It was unwarranted and I instantly regretted it. His
eyes changed, the usual merriment faded, he said,
“No, it’s called keeping track of friends.”
In a piss-poor attempt at reconciliation, I handed
over a list, said,
“Any chance you got any of these?”
Ten authors on there:
Jim Nisbet
Tom Piccirilli
Craig McDonald
Megan Abbott
Adrian McKinty
and
Others.
You want to truly off end authors, list them under
Others
.
He scanned it, said,
“
Fifty Grand
was terrific, the others, apart from
Print the Legend,
I’ll need some time on.”
I took out my wallet. Vinny gave me the look, said,
“I didn’t get them yet.”
Money just doesn’t buy you out of a cluster fuck;
ask Tiger Woods.
One last lame salvo. I said,
“We’ll have that pint soon.”
He nodded, went back into the shop.
I stood there, mortified. Maybe Vinny’s watch, my
stupid mishandling of one of my oldest and closest
friends, resurrected a painful memory.
My father, Lord rest him, had all his life, over his
bed, a portrait of Our Lady of Perpetual Help.

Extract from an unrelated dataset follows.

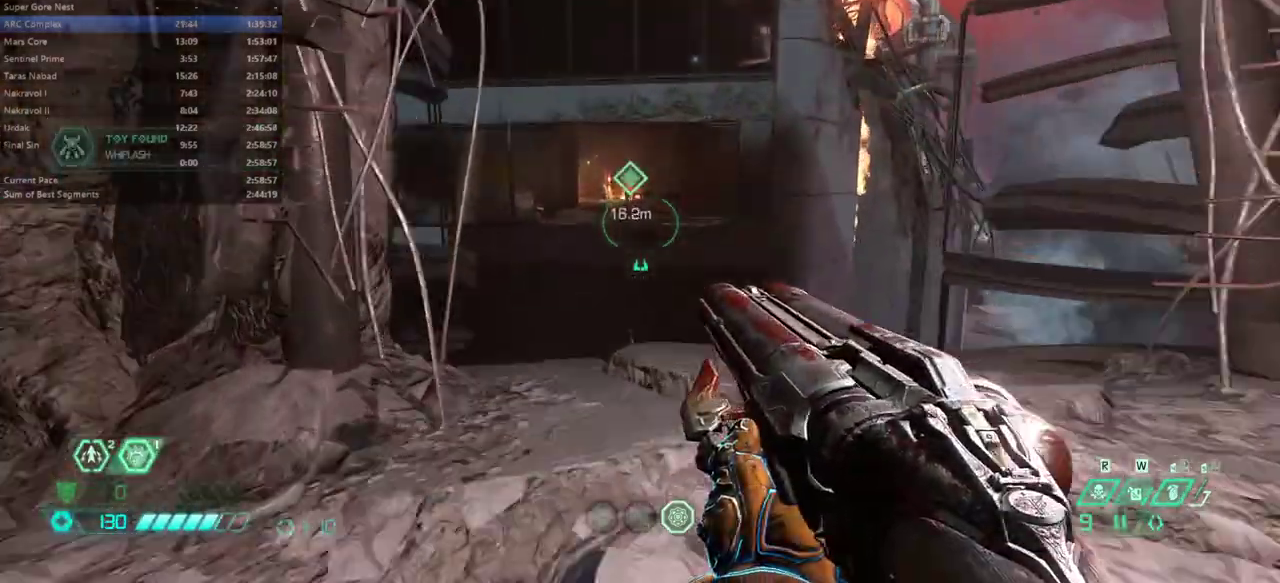
{"keys": ["e"], "mouse": [], "events": [[367, "space", "down"], [500, "space", "up"]]}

After he died, I’d been spending some time with a
guy I regarded as a friend. By some odd
coincidence, his father was terminally ill. In what I
believed to be one of the few decent acts of my
befuddled life, I gave the picture to my friend. Not
easily, as anything to do with my dad was beyond
sacred to me.
The man lingered on for two more years, painful
ones, and during that time, my erstwhile friend,
like so many others, had become, if not my enemy,
certainly somebody who avoided me. No surprise
there; business as usual, really. My existence of
alienation even then was in full flow.
Few weeks after the man’s funeral, I received a
parcel. It contained the portrait and a terse note:
Jack
I’m returning this as my father has no
further use of it. Not that it did him a
whole load of good. We are never going
to be friends, Jack, and you know, I
doubt we ever were.
There was more, it didn’t get better.
But that’s what I recall and I remember being
gutted by the gesture. To return a holy picture
seemed to be an act of desecration. I gave the thing
to charity. What had been holy above my father’s
bed had mutated to utter malice.
I didn’t understand the act then, I don’t understand
it now. For a man like me, always rapid to anger,
to flare-ups, I don’t think I for one single moment
felt even a twinge of anger, I felt only sadness.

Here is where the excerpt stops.